Peningkatan budaya konsumtif pada masyarakat ini berakibat pada kenaikan permintaan pasar akan produksi fesyen. Menurut data dari Kementerian Perindustrian, nilai ekspor dari kelompok industri tekstil dan produk tekstil (TPT) mencapai USD 13,27 Miliar pada tahun 2018. Sementara nilai industri fast fashion menurut katadata.com (2019), secara global mencapai US$ 35 miliar yang menunjukkan tren peningkatan dari tahun ke tahun. Faktanya, di Indonesia sendiri industri TPT merupakan salah satu industri yang diprioritaskan dan memiliki peran sentral dalam penerapan industri 4.0 serta penyokong ekonomi Indonesia ke depannya. Namun, yang harus dicermati di sini adalah sisi negatif yang timbul akibat konsumsi produk tekstil yang berlebihan.
ADVERTISEMENT
Dimulai dari proses produksinya, Industri fesyen tercatat sebagai penyumbang limbah kedua terbanyak setelah petrokimia (UN Environment). Berdasarkan data Perserikatan Bangsa-Bangsa (PBB) dalam memproduksi per 1 kilogram kapas paling tidak dibutuhkan 20 ribu liter air yang tentunya akan terbuang menjadi limbah. Proses pencucian terhadap penggunaan fiber poliester sebagai bahan mode juga mengakibatkan setengah juta ton microfibers terlepas dan mencemari laut. Ditambah lagi, poliester menghasilkan gas N2O, yang berakibat pada polusi udara yang tentunya berkontribusi besar dalam pemanasan global.

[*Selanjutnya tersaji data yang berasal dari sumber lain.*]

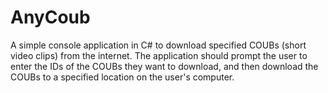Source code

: # AnyCoub
A simple console application in C# to download specified COUBs (short video clips) from the internet.
The application should prompt the user to enter the IDs of the COUBs they want to download, and then download the COUBs to a specified location on the user's computer.
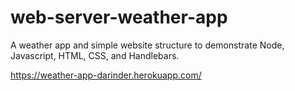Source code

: # web-server-weather-app
A weather app and simple website structure to demonstrate Node, Javascript, HTML, CSS, and Handlebars.

https://weather-app-darinder.herokuapp.com/
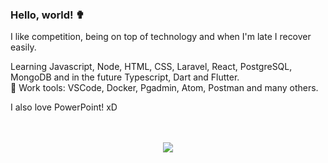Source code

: ### Hello, world! ✟

I like competition, being on top of technology and when I'm late I recover easily.

Learning Javascript, Node, HTML, CSS, Laravel, React, PostgreSQL, MongoDB and in the future Typescript, Dart and Flutter.
<br>
🦯 Work tools: VSCode, Docker, Pgadmin, Atom, Postman and many others.

I also love PowerPoint! xD   
<br><br>
<p align = "center">
  <img src = "https://github-readme-stats.vercel.app/api?username=robsonshockwave&show_icons=true&theme=algolia&line_height=27">
</p>
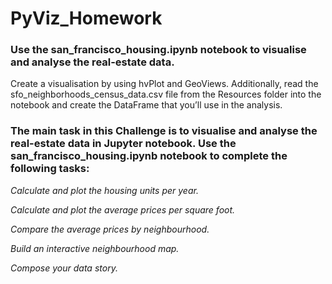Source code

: # PyViz_Homework

### Use the san_francisco_housing.ipynb notebook to visualise and analyse the real-estate data.

Create a visualisation by using hvPlot and GeoViews. Additionally, read the sfo_neighborhoods_census_data.csv file from the Resources folder into the notebook and create the DataFrame that you’ll use in the analysis.

### The main task in this Challenge is to visualise and analyse the real-estate data in Jupyter notebook. Use the san_francisco_housing.ipynb notebook to complete the following tasks:

  *Calculate and plot the housing units per year.*
  
  *Calculate and plot the average prices per square foot.*
  
  *Compare the average prices by neighbourhood.*
  
  *Build an interactive neighbourhood map.*
  
  *Compose your data story.*
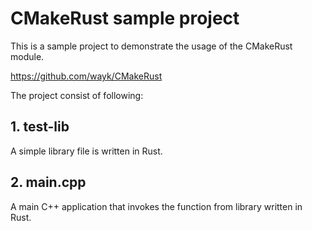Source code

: # CMakeRust sample project

This is a sample project to demonstrate the usage of the CMakeRust module.

https://github.com/wayk/CMakeRust

The project consist of following:
## 1. test-lib
A simple library file is written in Rust.

## 2. main.cpp
A main C++ application that invokes the function from library written in Rust.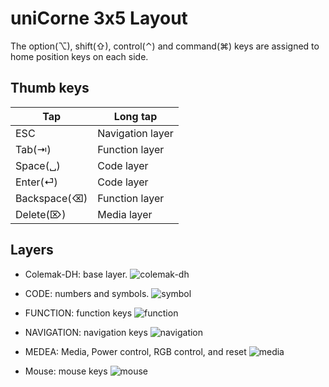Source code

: # uniCorne 3x5 Layout

The option(⌥), shift(⇧), control(⌃) and command(⌘) keys are assigned to home position keys on each side.

## Thumb keys

| Tap         |  Long tap        |
| ---         |  ---             |
| ESC         |  Navigation layer|
| Tab(⇥)      |  Function layer  |
| Space(␣)    |  Code layer      |
| Enter(⏎)    |  Code layer      |
| Backspace(⌫)|  Function layer  |
| Delete(⌦)   |  Media layer     |

## Layers
- Colemak-DH: base layer.
  ![colemak-dh](https://i.imgur.com/8QfJT6e.png)

- CODE: numbers and symbols.
  ![symbol](https://i.imgur.com/X2zh6rS.png)

- FUNCTION: function keys
  ![function](https://i.imgur.com/sTzqbvF.png)

- NAVIGATION: navigation keys
  ![navigation](https://i.imgur.com/WGBksqF.png)

- MEDEA: Media, Power control, RGB control, and reset
  ![media](https://i.imgur.com/TEk69Nl.png)

- Mouse: mouse keys
  ![mouse](https://i.imgur.com/YOK9fvd.png)
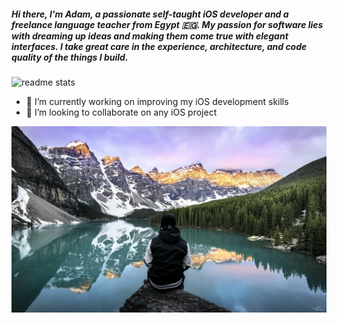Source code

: ##### Hi there, I'm Adam, a passionate self-taught iOS developer and a freelance language teacher from Egypt :egypt:. My passion for software lies with dreaming up ideas and making them come true with elegant interfaces. I take great care in the experience, architecture, and code quality of the things I build.




<img src = "https://github-readme-stats.vercel.app/api?username=geekMe1982&&show_icons=true&theme=radical" alt="readme stats">

- 🔭 I’m currently working on improving my iOS development skills
- 👯 I’m looking to collaborate on any iOS project

![](me.jpg "great view")
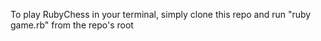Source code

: To play RubyChess in your terminal, simply clone this repo and run "ruby game.rb" from the repo's root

Maka dari itu, diperlukan solusi untuk menangani permasalahan yang diakibatkan dari trend fast fashion yang membawa dampak buruk pada lingkungan ini. Semua komponen masyarakat perlu bekerja sama mewujudkan target SDGs nomor 12 yaitu mengenai konsumsi dan produksi yang bertanggung jawab, mulai dari konsumen hingga pelaku industri fashion harus bersama sama membenahi permasalahan, karena kerusakan lingkungan yang terjadi tentu akan berpengaruh pada kualitas sumber daya alam di mana manusia hidup di dalamnya. Sebagai konsumen haruslah lebih selektif dan kritis, agar tidak membeli pakaian tanpa mempertimbangkan kualitas, dampak yang ditimbulkan, memperhatikan komitmen merek yang memproduksi pakaian yang dibeli terhadap proses produksi dan penanganan limbah yang dihasilkan, mengubah gaya hidup yang lebih eco-friendly termasuk menghindari perilaku konsumtif dan menggunakan kembali baju-baju yang masih layak dipakai.
ADVERTISEMENT
Kemudian, pelaku industri fashion juga perlu membenahi sistem kerja maupun kultur perusahaan mereka agar tidak menerapkan prinsip dasar ekonomi untuk mencapai keuntungan maksimal dengan pengorbanan sekecil mungkin tanpa memperhatikan dampak berkepanjangan yang akan ditimbulkan, Industri mode juga perlu mengganti bahan baku dan proses produksi menjadi sustainable yang tidak berbahaya maupun dapat mencemari lingkungan, dapat di daur ulang, mudah terurai, dan juga dapat menciptakan teknologi maupun inovasi untuk menangani sampah tekstil yang sudah menumpuk. Selain itu, perlu peran pemerintah dalam penguatan monitoring terhadap proses manufaktur industri, transparansi dari dan untuk pihak pemangku kepentingan, dan memastikan bahwa semua pabrik mempunyai instalasi penanganan limbah yang bekerja dengan baik, demi mewujudkan sistem yang lebih berkelanjutan.